Tool: Service Gateway
Type 3 · On-Premises
Corporate data centers, legacy databases, local identity servers. Hybrid cloud connections.
Tool: DRG (VPN / FastConnect)
Force Type 2 traffic through a Type 1 architecture and you introduce latency and compliance gaps. Force Type 1 traffic through a Type 3 architecture and you clog corporate WAN connections with generic internet downloads. Clear identification of these three pillars is what separates amateur network designs from battle-tested enterprise architectures.

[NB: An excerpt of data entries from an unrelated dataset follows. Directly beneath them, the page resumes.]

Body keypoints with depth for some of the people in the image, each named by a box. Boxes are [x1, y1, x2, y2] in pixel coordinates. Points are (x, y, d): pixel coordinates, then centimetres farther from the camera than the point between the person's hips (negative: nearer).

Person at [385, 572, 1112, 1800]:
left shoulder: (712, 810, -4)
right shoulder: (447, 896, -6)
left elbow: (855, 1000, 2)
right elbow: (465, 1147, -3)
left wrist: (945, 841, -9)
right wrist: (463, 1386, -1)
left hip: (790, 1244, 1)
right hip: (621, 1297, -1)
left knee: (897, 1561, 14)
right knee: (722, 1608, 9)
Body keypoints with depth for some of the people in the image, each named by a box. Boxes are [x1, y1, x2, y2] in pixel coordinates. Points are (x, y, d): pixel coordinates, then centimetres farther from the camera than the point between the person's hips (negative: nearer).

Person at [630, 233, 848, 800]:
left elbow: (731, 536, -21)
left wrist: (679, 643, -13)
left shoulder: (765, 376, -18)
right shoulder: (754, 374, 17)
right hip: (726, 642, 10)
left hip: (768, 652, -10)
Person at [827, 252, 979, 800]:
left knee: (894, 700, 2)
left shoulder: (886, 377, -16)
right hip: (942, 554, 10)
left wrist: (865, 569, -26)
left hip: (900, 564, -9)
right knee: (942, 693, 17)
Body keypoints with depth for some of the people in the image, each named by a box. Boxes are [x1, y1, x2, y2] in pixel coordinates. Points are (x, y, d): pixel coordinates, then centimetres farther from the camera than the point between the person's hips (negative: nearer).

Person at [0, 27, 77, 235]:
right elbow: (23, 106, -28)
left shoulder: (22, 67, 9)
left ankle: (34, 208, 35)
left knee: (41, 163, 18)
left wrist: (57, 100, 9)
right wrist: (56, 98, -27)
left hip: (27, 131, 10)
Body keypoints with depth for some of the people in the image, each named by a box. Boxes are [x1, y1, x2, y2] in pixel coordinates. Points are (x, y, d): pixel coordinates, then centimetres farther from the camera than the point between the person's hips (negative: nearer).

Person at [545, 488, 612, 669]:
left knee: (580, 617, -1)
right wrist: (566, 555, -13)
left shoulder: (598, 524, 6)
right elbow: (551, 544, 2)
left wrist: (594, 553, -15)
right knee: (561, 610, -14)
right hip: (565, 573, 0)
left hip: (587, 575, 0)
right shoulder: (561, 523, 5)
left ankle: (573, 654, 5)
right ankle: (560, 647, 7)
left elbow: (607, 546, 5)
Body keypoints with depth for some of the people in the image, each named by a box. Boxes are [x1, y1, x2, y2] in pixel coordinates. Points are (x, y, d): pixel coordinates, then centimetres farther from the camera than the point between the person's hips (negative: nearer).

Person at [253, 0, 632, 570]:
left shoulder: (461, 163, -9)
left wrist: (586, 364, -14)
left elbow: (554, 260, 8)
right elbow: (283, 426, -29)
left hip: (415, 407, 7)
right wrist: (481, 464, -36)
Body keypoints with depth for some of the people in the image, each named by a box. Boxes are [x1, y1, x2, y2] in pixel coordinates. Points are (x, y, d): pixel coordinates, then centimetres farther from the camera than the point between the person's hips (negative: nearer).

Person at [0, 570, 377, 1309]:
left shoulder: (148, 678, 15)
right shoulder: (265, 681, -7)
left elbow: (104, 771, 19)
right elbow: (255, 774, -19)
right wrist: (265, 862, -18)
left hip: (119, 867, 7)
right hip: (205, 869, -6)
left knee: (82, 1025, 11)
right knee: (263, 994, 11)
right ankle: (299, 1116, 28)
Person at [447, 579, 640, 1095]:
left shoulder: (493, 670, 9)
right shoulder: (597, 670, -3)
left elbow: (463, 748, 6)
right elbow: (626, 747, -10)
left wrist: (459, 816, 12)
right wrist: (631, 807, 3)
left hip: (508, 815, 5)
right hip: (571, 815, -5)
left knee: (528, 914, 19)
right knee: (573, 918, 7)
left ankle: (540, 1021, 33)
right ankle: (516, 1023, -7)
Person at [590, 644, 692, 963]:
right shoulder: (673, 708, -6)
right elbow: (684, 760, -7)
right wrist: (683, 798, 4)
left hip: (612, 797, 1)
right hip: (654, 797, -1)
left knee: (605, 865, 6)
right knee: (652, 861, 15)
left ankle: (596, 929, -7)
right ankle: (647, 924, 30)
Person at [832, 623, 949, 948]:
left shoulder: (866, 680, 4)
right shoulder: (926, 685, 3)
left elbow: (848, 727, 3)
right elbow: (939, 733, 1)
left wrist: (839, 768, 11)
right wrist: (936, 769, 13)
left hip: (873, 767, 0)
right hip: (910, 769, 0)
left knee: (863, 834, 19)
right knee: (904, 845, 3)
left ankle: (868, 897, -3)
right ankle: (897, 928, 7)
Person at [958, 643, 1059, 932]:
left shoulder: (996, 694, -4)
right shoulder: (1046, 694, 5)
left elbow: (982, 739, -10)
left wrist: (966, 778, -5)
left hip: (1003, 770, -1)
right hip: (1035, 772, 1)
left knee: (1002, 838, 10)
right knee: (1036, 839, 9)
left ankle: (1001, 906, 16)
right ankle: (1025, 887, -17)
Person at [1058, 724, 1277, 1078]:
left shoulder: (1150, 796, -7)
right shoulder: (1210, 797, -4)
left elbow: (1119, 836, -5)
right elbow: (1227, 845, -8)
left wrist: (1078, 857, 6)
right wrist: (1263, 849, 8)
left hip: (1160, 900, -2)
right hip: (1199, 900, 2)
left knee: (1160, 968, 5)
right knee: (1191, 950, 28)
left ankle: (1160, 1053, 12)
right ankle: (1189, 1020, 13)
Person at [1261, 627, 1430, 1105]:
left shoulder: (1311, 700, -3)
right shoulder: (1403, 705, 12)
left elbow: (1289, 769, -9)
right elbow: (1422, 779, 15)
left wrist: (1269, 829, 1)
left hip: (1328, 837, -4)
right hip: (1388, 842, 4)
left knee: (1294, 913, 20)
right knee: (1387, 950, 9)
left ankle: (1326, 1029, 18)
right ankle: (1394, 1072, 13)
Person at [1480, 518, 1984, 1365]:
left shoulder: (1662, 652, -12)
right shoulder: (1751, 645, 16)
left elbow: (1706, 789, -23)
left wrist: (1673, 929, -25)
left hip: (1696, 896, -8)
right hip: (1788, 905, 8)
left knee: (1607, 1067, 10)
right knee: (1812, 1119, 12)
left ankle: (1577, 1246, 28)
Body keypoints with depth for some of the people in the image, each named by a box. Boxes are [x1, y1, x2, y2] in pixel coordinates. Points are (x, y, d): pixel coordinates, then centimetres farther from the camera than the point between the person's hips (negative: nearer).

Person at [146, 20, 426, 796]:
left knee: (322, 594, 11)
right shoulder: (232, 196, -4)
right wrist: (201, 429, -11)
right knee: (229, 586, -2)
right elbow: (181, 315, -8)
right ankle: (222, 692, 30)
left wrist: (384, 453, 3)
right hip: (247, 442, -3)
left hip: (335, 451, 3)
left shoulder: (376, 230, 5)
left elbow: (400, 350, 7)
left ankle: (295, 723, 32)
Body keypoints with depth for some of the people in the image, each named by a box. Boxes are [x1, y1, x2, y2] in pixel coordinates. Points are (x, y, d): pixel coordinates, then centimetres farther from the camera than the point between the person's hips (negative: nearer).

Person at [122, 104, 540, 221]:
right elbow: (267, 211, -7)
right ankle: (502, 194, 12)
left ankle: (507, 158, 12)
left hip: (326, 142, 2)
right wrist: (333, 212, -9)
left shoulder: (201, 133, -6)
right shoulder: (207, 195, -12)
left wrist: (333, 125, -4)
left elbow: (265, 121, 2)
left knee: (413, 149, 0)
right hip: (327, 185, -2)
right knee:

14 · The Short Version — 7 Connectivity Decisions
If you are looking for immediate architectural takeaways to apply to your production OCI environments today:
- Private does not mean completely disconnected.Designing an absolute network vacuum creates severe operational liabilities that inevitably break production workloads.
- Use a NAT Gateway for public internet egress.It grants private instances the ability to initiate vital outbound connections while remaining invisible to inbound scanners.
- Use a Service Gateway for OCI-native services.Never send internal logs, metrics, or database backups through the public internet via NAT when Oracle's internal fabric is available.
- Never assign public IPs to application or database servers.Keep compute workloads in private subnets; reserve public subnets exclusively for edge entry points like Load Balancers.
- Enforce Longest Prefix Match in your routing.Layer route tables so specific Oracle service traffic splits cleanly from general public internet traffic.
- Segregate route tables by functional tier.Public, private application, and database tiers should never share a single generic route table.
- Plan outbound connectivity vectors on day one.Do not wait for a production scale-up event or a failed security audit to figure out how private workloads will download dependencies.
The architectural compromise that actually works
Hardening your OCI security posture by moving workloads into private subnets is the right decision. But "private" is not a synonym for "offline." Modern enterprise applications depend on patches, external APIs, SaaS telemetry, and OCI-native services — and each dependency requires a deliberate, secure outbound path.
The NAT Gateway and Service Gateway are not competing options. They are complementary tools that, when layered correctly in your route tables, give you the best of both worlds: workloads that are invisible to the public internet yet fully operational in production.